La Cour retient le même raisonnement que la Cour administrative d’appel de Bordeaux dans l’affaire rappelée ci-avant : « les dispositions du troisième alinéa de l’article L. 114-5 du code de l’action sociale et des familles relatives au caractère non indemnisable des préjudices subis par les enfants handicapés du fait de leur naissance ainsi qu’aux charges particulières pour les parents découlant, tout au long de la vie de l’enfant, de ce handicap n’ont pas pour objet d’interdire l’indemnisation des préjudices moraux et des troubles dans leurs conditions d’existence subis par d’autres membres de la famille et notamment par la fratrie de l’enfant né handicapé »
En l’espèce, les parents invoquaient une faute du Centre hospitalier de Villeneuve sur Lot qui avait perdu le courrier du 9 mai 1996 du CHU de Bordeaux.
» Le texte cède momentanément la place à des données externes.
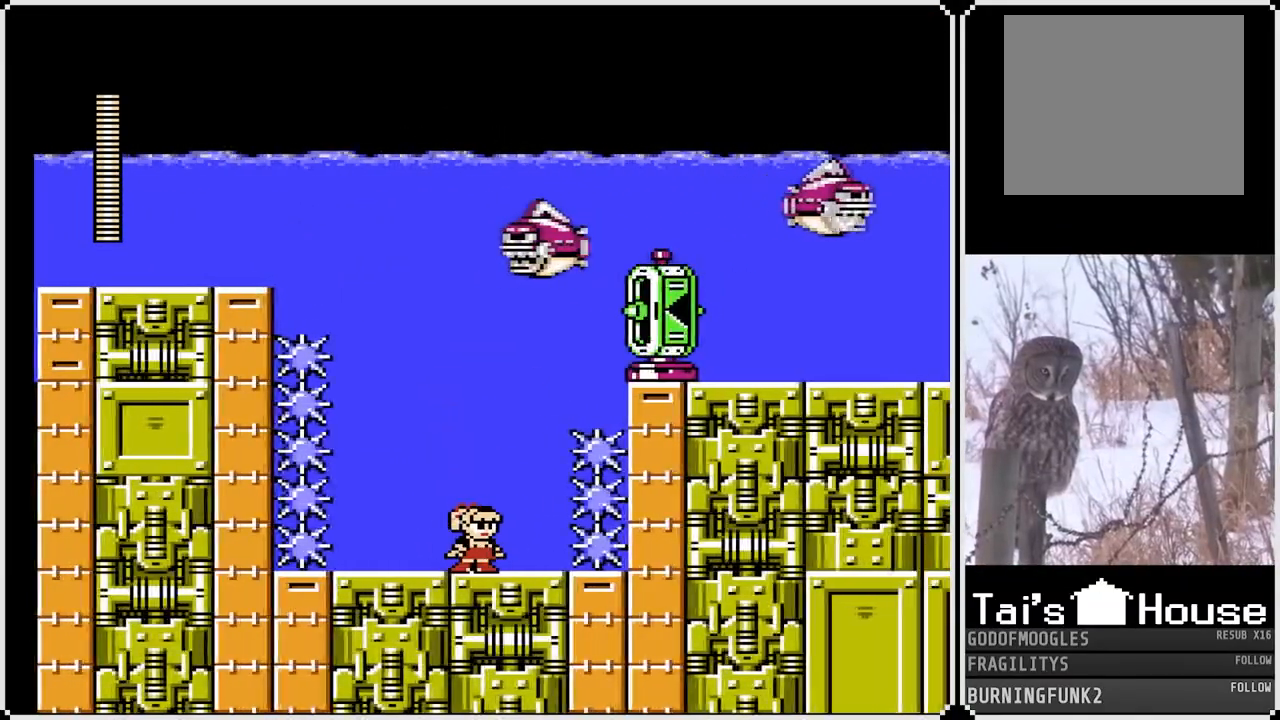
{"buttons": [], "left_stick": "center", "right_stick": "center", "events": [[83, "DPAD_RIGHT", "down"], [300, "DPAD_RIGHT", "up"]]}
Alors que le centre hospitalier de Villeneuve sur Lot soutenait que le diagnostic prénatal des fœtus atteints de la myopathie de Becker par ponction de liquide amniotique était particulièrement délicate et que la réalisation, ensuite, d’une interruption sélective de grossesse était « encore plus délicate et aléatoire » pour écarter l’existence d’un préjudice certain, la Cour retient que « des lettres adressées par un praticien du CHU les 18 avril et 20 août 1996 qu’en présence de risques de mucoviscidose et de myopathie de Becker, un diagnostic prénatal s’imposait et du rapport d’expertise judicaire que « le couple a donc subi une perte de chance concernant la possibilité d’obtenir des enfants non atteints de la dystrophie musculaire de Becker, soit en renonçant à la grossesse, soit en bénéficiant d’un diagnostic prénatal avec interruption sélective de grossesse ».
La Cour administrative d’appel de Bordeaux fait donc droit à l’appel interjeté par les parents, et révise l’indemnisation qui leur a été accordée.